**ACTIVITY**
Could every line below be transcribed exactly, with the pictures dropped?

(Beginning of INFORMATION SHOWN)

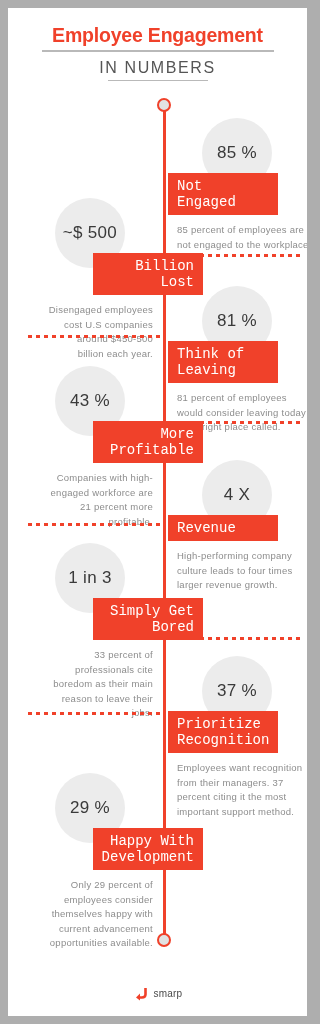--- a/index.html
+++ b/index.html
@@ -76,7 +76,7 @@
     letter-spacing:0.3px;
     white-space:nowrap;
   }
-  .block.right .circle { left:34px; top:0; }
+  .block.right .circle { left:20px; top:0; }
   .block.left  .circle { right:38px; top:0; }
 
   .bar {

(End of INFORMATION SHOWN)

**TASK RESULT**
--- a/index.html
+++ b/index.html
@@ -76,7 +76,7 @@
     letter-spacing:0.3px;
     white-space:nowrap;
   }
-  .block.right .circle { left:34px; top:0; }
+  .block.right .circle { left:20px; top:0; }
   .block.left  .circle { right:38px; top:0; }
 
   .bar {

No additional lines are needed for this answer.